▶ _INSTRUCTIONS TO FOLLOW_: Reproduce every one of the rows below verbatim, keeping each line in its original order.

(Dataset entries)

*** Block opens ***

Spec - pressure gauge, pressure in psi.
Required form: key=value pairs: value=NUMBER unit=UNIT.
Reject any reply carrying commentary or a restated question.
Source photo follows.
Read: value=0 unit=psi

*** Block closes ***

▶ _COMPLETED EXERCISE_:
Spec - pressure gauge, pressure in psi.
Required form: key=value pairs: value=NUMBER unit=UNIT.
Reject any reply carrying commentary or a restated question.
Source photo follows.
Read: value=0 unit=psi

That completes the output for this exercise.